The principle trap mechanism was already detailed described on the previous site. The leafstalk with the broadening in the sense of a leaf transitions into a tendril, on which forward end the pitcher grows. This evolves initially as a closed bladder. Shortly before lid opens up, the pitcher is already filled with liquid and enzymes. After opening the lid is immobile, insects are attracted by a nectar production in the region of lid bottom and of peristome. This is smooth and often tops distinctly inwards as collar. The pitcher inside is covered by a smooth wax film. Insects fall from the smooth peristome and drown in pitcher liquid. An escape is prevented by the wax film and the overhanging peristome.
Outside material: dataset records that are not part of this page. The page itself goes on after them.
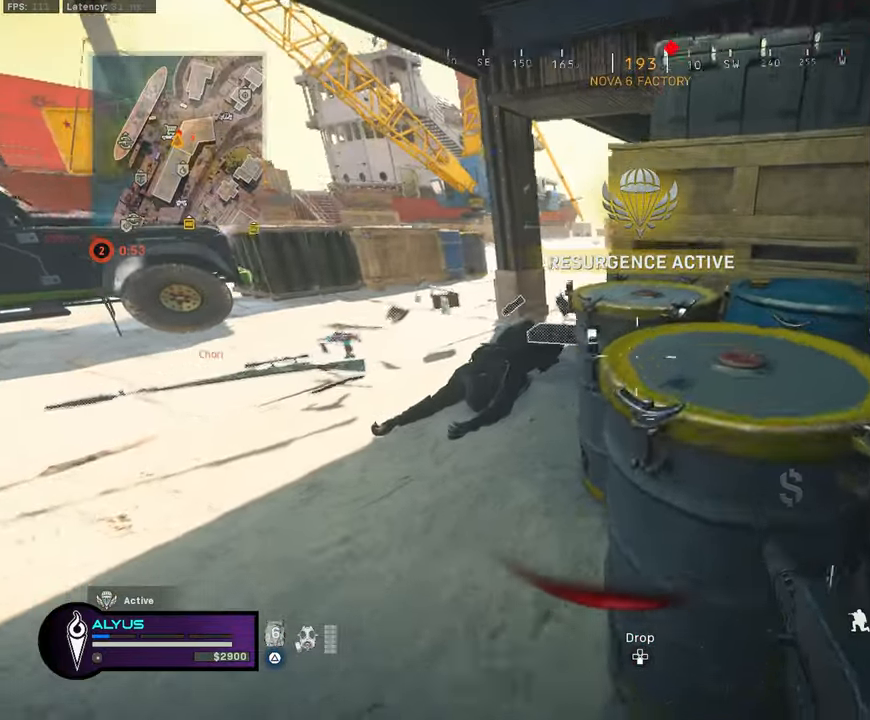
{"buttons": [], "left_stick": "right", "right_stick": "center", "events": [[17, "L2", "up"], [67, "right_stick", "up"], [83, "L2", "down"], [100, "R3", "up"], [200, "L2", "up"], [233, "right_stick", "center"], [250, "L2", "down"], [367, "L2", "up"]]}
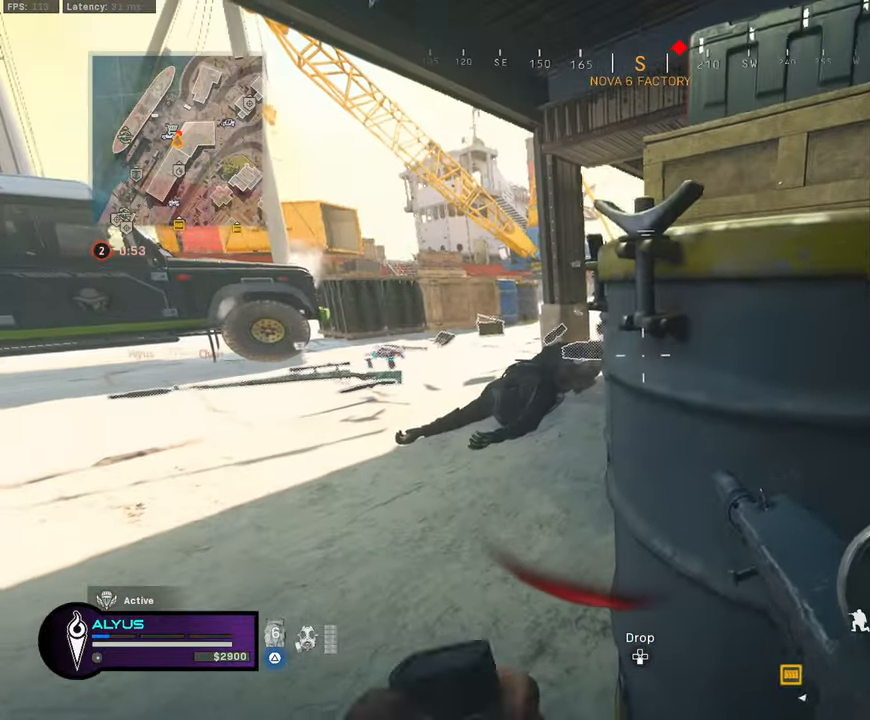
{"buttons": ["L3"], "left_stick": "up", "right_stick": "center", "events": [[167, "left_stick", "left"], [183, "right_stick", "left"], [217, "left_stick", "up-left"], [233, "L3", "down"], [317, "left_stick", "up"], [333, "right_stick", "center"], [383, "right_stick", "right"], [500, "right_stick", "center"]]}
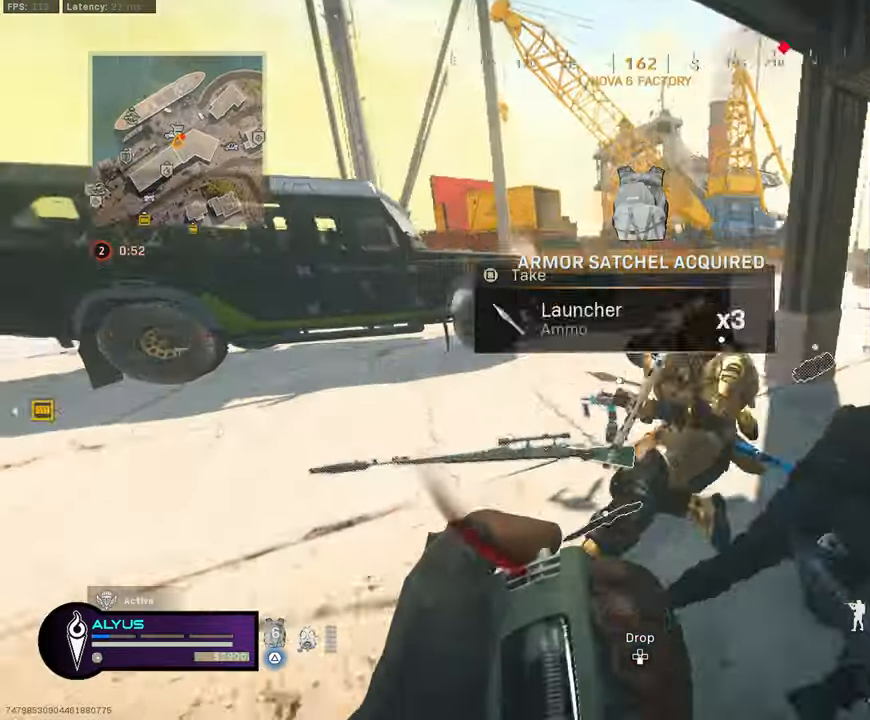
{"buttons": ["L3"], "left_stick": "up", "right_stick": "left", "events": [[33, "right_stick", "left"], [217, "right_stick", "up-right"], [383, "right_stick", "left"]]}
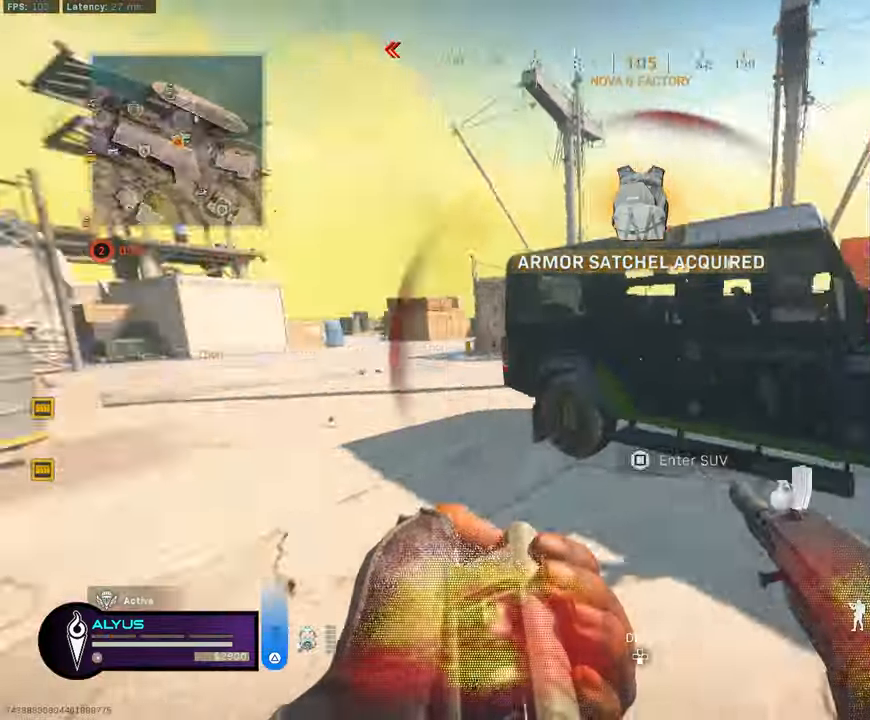
{"buttons": [], "left_stick": "right", "right_stick": "left", "events": [[200, "right_stick", "center"], [283, "R3", "down"], [283, "right_stick", "left"], [383, "left_stick", "up-right"], [417, "L3", "up"], [433, "R3", "up"], [484, "left_stick", "right"]]}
Pitcher Plants are no plants for beginners. As rainforest residents all species demand a high humidity (at least > 75%) and also a lot of light. Lowland Nepenthes demand all-the-year temperatures between 25 – 35 °C in the daytime. At night temperatures should not fall below 20 °C. By contrast, highland Nepenthes require lower temperatures with a distinct nocturnal fall. In the daytime temperatures should not be above 25 °C and at night not above 16 °C . Therefore, in the long run Pitcher Plants can actually be cultivated successfully only under glass. Because Pitcher Plants have a root system that is sensitive to waterlogging, soil indeed should be kept permanently moist, but never real wet. Watering in a permanent ebb and flood irrigation system is inappropriate thus. Soil has to be air- and water-permeable. Advisable is a loose mixture, which can be compounded for example from peat, quartz sand, Seramis, bark pieces, perlite, polystyrene chips and sphagnum moss.
Generative propagation is difficult. Seeds are only hard to get and germinable only for a short time. Better is a propagation by top cuttings. These take relatively fast roots under a high humidity and constant moist soil.
Reasons for a missing pitcher production
1. Too low humidity: Almost all species have a lowest limit of humidity of constant > 75%. Only some hybrids produce regularly pitchers in the case of lower values.
2. Too little light: Pitcher Plants demand a light location without direct sun. In the case of insufficient light conditions pitchers are not produced.
3. Missing thigmic stimulus: Some species only produce pitchers in the case that they have a contact stimulus. These species require a climbing frame. Only if the tendril can lean against something a pitcher will be produced.